Deafman Glance, 1981
U-Matic, NTSC, couleur, son
Une femme noire de dos fait face à une fenêtre. Elle nettoie de la vaisselle propre, blanche. Par des gestes d'une précision maniaque, elle remplit un verre de lait. Très lentement, elle franchit un couloir qui semble interminable. Un enfant lit sur une chaise dans le coin d'une pièce, la femme lui tend le verre de lait. Mécaniquement, elle effectue le chemin inverse. La scène se réitère au même rythme, mais la femme vêtue d'une robe sombre tient un couteau. Sans hystérie aucune, avec la même minutie, elle poignarde l'enfant. L'histoire, avec la même sérénité, va être reconduite sur un autre enfant à l'étage de la maison. Tout le sujet de Deafman Glance [Le Regard du sourd] est dans son traitement élaboré, de l'élégance du cadrage au raffinement du rythme en passant par la sobriété de la couleur. La composition de l'image garde la trace d'une recherche picturale, succession de tableaux en mouvement. Les personnages sont muets, le son des objets est amplifié. Cette amplification sonore de gestes anodins crée une atmosphère teintée de surréalisme, sensation accentuée par la répétition opiniâtre des actes de la femme. A chaque nouveau trajet, le temps semble se dilater, renvoyant cette fiction dans le domaine du rêve. Wilson, riche de ses expériences avec de jeunes handicapés, semble nous montrer l'oeuvre à travers le regard et l'ouïe défectueuse d'un sourd-muet qui serait témoin des événements. La vidéo oscille entre la tragédie grecque et le fait divers.

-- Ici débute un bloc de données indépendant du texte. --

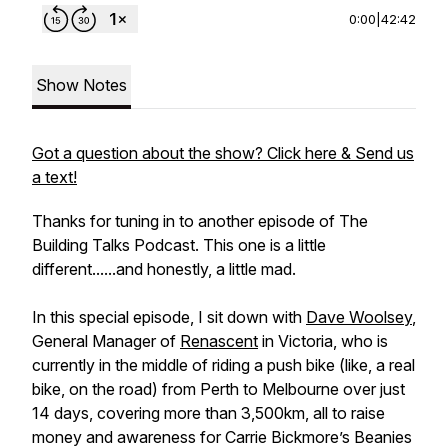
0:00
|
42:42
Show Notes
Got a question about the show? Click here & Send us
a text!
Thanks for tuning in to another episode of The
Building Talks Podcast. This one is a little
different......and honestly, a little mad.
In this special episode, I sit down with
Dave Woolsey
,
General Manager of
Renascent
in Victoria, who is
currently in the middle of riding a push bike (like, a real
bike, on the road) from Perth to Melbourne over just
14 days, covering more than 3,500km, all to raise
money and awareness for Carrie Bickmore’s Beanies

L'oeuvre originale intervient quelques années après que le metteur en scène a enseigné l'éveil du corps à des personnes atteintes de maladies mentales et physiques. Deafman Glance est une version courte pour la télévision d'une de ses pièces de théâtre, jouée en Europe en 1971, grâce à laquelle il acquit une renommée internationale. Cette pièce, construite à une époque où le théâtre avant-gardiste faisait généralement appel à la participation du spectateur, replaçait la théâtralité à l'intérieur du cadre scénique, accentuant la plasticité visuelle de l'oeuvre. L'actrice, Sherryl Sutton, comme dans le vidéogramme dix ans plus tard, y tenait le rôle de la femme. Robert Wilson contrecarre la narration télévisuelle en oblitérant le suspens au profit d'une performance minimaliste.